Cover image from Housing Research Note showing the proportion of renting households able to afford lower-quartile house prices across London's neighbhourhoods by ethnicity

Black, Asian and minority ethnicity Londoners are not a monolithic group, and there is considerable diversity within each of the groups analysed in this report. But on average, Black Londoners and those from most other minority ethnicity groups experience worse housing conditions, less tenure security, higher rates of housing need, worse affordability and lower wealth than White Londoners.

Some of these inequalities can be traced back to differences in income and secure employment between Londoners from different ethnic backgrounds.

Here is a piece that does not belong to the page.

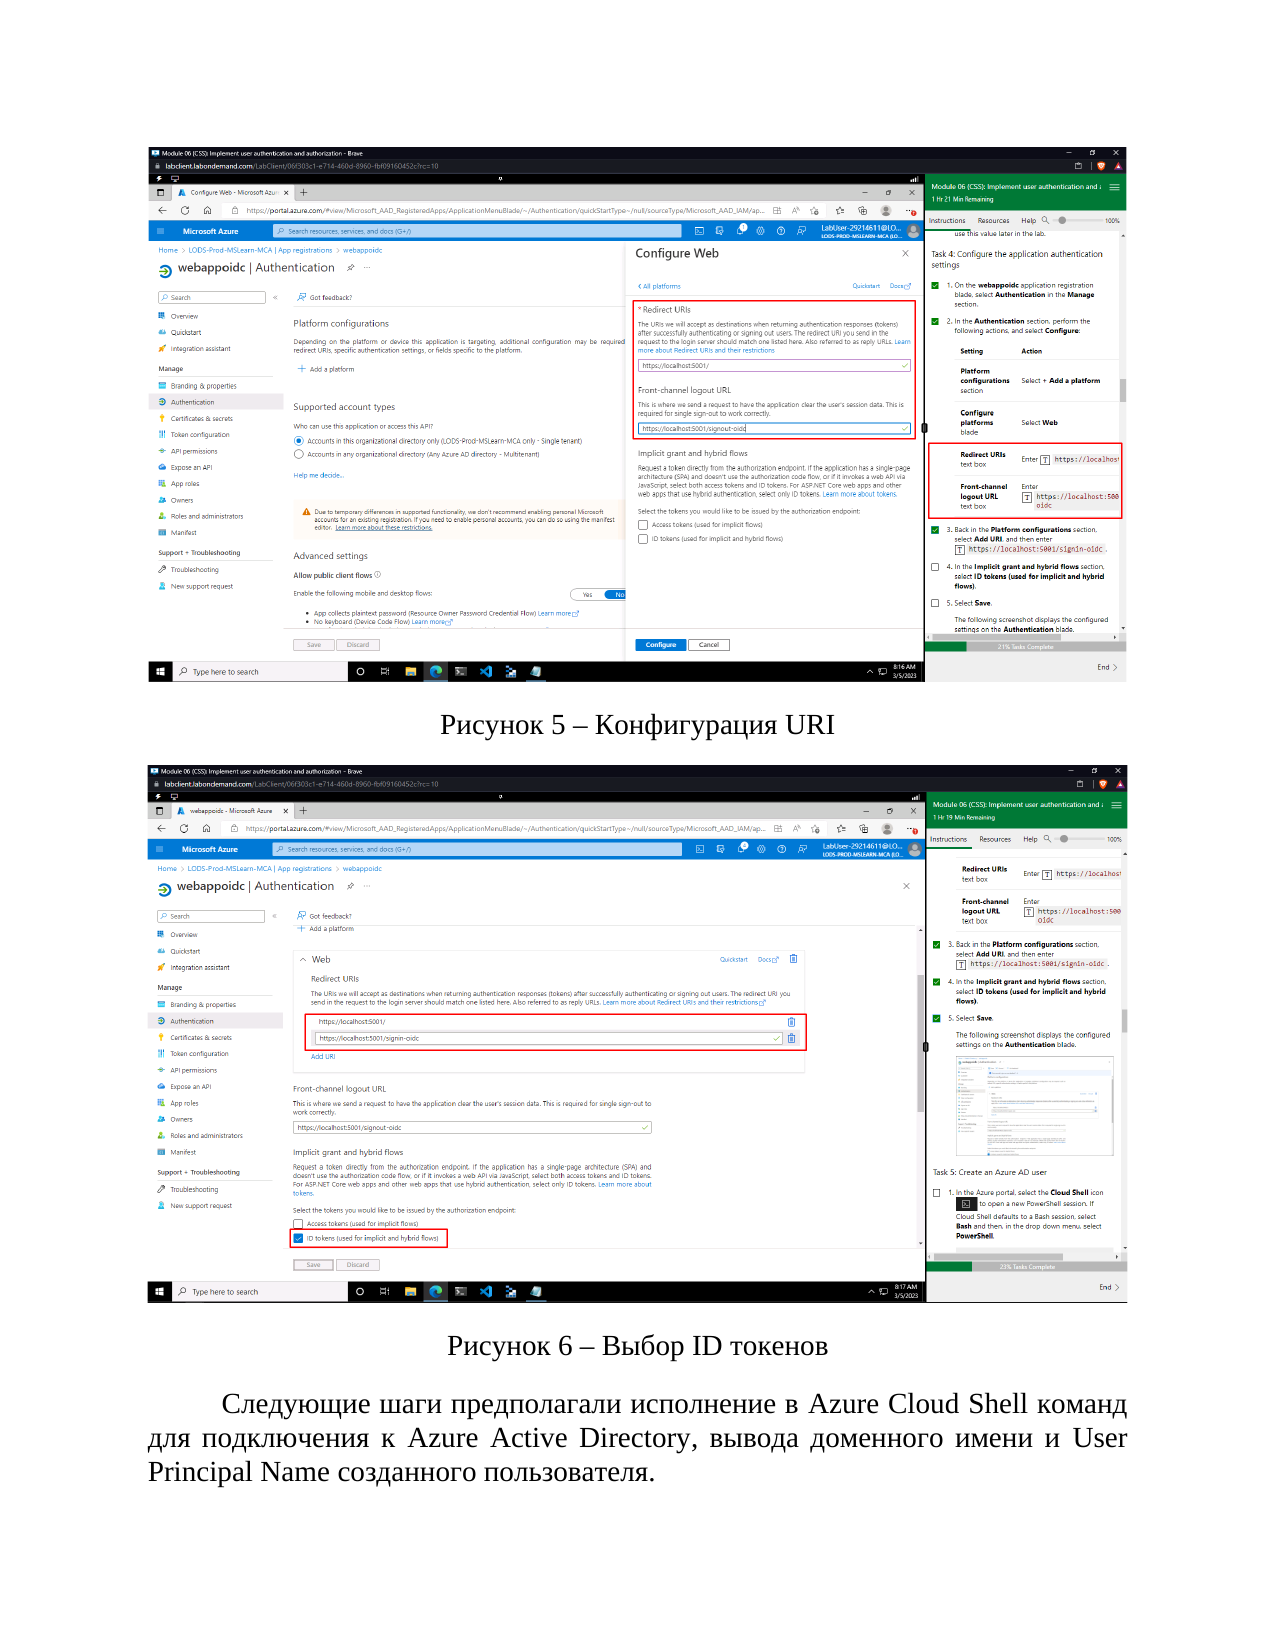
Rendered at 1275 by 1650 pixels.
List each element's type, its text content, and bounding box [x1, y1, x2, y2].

But these existing differences are exacerbated by London’s high housing costs, which disproportionately affect those on low incomes, increase barriers to mobility across London and amplify differences in property wealth.

Black households in London are significantly more likely than those of other ethnicities to report moving because their landlord ended the tenancy or evicted them, and more likely to say they expect to be treated worse by private landlords than people of other races.

Social housing makes an important contribution to addressing these inequalities because it is allocated on a needs-based basis, but there is clearly not enough social housing available to meet all of London’s acute housing needs.

It is equally clear that the housing aspirations of Black, Asian and minority ethnicity Londoners (including eventually buying their own home) are similar to those of White Londoners, but Black Londoners are less able to realise these aspirations because of factors including the high cost of market housing, lower levels of savings and less access to inherited wealth.

Black Londoners stand to benefit most from new housebuilding because they experience worse housing affordability and higher rates of housing need, but predominantly White neighbourhoods in London saw relatively low levels of new housing supply over the last decade.

The analysis of secondary data presented in this report can only paint a partial picture, and should be supplemented with further research, particularly qualitative research into the lived experiences of Black, Asian and other minority ethnicity Londoners as they navigate the housing system.